Quinta-feira, Junho 7th, 2012

VATe, o "teatro-autocarro" da ACTA à chegada a Évora, 6/6/2012

montagem de "O Abajur Lilás" na sala principal do Teatro Garcia de Resende, 6/6/2012

 No dia em que o autocarro chegou à cidade e em que o mocó do Giro voltou à casa-mãe, o Teatro das Beiras apresentou “Provavelmente uma pessoa”, de Abel Neves, na sala-estúdio do Teatro Garcia de Resende, perante uma casa cheia.

O Abel anda por cá e vai falar-vos um dia destes. Deixemo-lo por enquanto desfrutar estes bons ares alentejanos.

Há 12 anos que cheguei ao teatro. Com a sorte a que todos os principiantes deviam ter direito, calhou que a minha primeira visita técnica fosse ao Garcia de Resende. Entre histórias em que não quero deixar de acreditar sobre troncos gigantes trazidos a reboque do Brasil e lições de acústica e de arquitectura cénica, foi aqui que me apaixonei pela visão de uma plateia – desta plateia – a partir do palco. Eu, que trabalhava numa adorável garagem, deslumbrava-me com a visita ao palácio que os meus amigos faziam funcionar.

Subindo, subindo e subindo ainda mais um pouco, mostraram-me a dada altura a “sala da Escola”, agora assepticamente chamada “sala-estúdio”. Ali funcionava a Escola de Formação Teatral do Cendrev, onde tanta da gente que hoje faz o teatro português começou a aprender a arte e o ofício. Algumas dessas pessoas participam neste festival, como actores e encenadores de outras companhias. Outras largas dezenas de alunos da “Escola da Évora” estão espalhadas pelo país – em projectos que fundaram, noutros grupos, dando aulas –, a fazer com que o teatro continue a existir.

A Escola fechou no final de 2002. Os últimos alunos, a cujas estreias profissionais assisti, são de gente da minha geração. Gente que anda há 10 ou 15 anos a tentar evitar que se deite fora o trabalho da geração que nos antecedeu. Gente que, em vez de se ocupar a fazer seguir o rio, é obrigada a gastar as suas energias lutando contra o regresso das águas à nascente. Gente que anda a fazer biscates e a arranjar outros trabalhos para poder continuar no teatro, que tem de deixar de ser profissional para poder continuar a exercer a sua profissão. Em certo sentido, uma sub-gente que nem à “oportunidade” do desemprego tem direito, dada a precariedade e a terra de niguém em que sempre viveu e trabalhou.
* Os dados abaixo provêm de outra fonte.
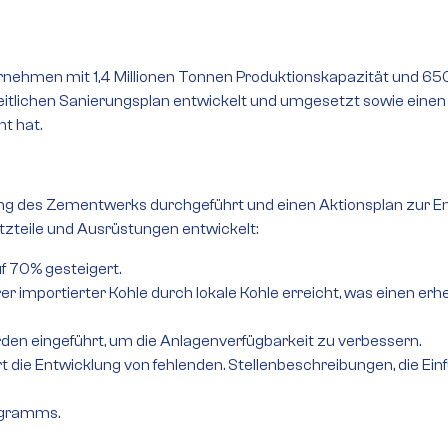
ehmen mit 1,4 Millionen Tonnen Produktionskapazität und 650 Vo
eitlichen Sanierungsplan entwickelt und umgesetzt sowie einen n
t hat.
g des Zementwerks durchgeführt und einen Aktionsplan zur En
tzteile und Ausrüstungen entwickelt:
f 70% gesteigert.
r importierter Kohle durch lokale Kohle erreicht, was einen erh
den eingeführt, um die Anlagenverfügbarkeit zu verbessern.
 die Entwicklung von fehlenden. Stellenbeschreibungen, die E
ogramms.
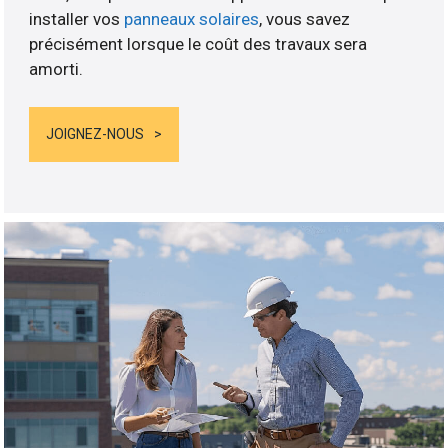
installer vos
panneaux solaires
, vous savez
précisément lorsque le coût des travaux sera
amorti.
JOIGNEZ-NOUS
Dizem-nos agora que esta gente estava enganada. Que afinal Portugal não quer nem pode nem precisa de ter criação artística para lá daquela que o mercado permite; que os teatros (mesmo os públicos) têm de ser auto-sustentados; que as companhias que quiserem continuar a existir têm de abandonar o serviço público e dedicar-se ao negócio. Dizem-nos agora que à crise económica que deixaram que se juntasse à crise financeira é agora preciso acrescentar a crise social; que é depois de terem perdido os serviços públicos, incluindo o acesso à criação e à fruição cultural, que os portugueses ficarão melhor e mais animados.

Lamento: não me convencem. E como a juntar-se a esta está já uma nova geração, ainda mais inquieta e maltratada, cheira-me que não vai ser assim tão fácil.

Nascido na Grécia (sabe tão bem dizer isto…), o teatro é um bocadinho mais antigo que a ideologia de pacotilha que nos querem impingir. E já viu enterrar umas quantas outras, bem mais fundamentadas do que este fanatismo pseudo-liberal que grassa nas cabeças de quem nos governa.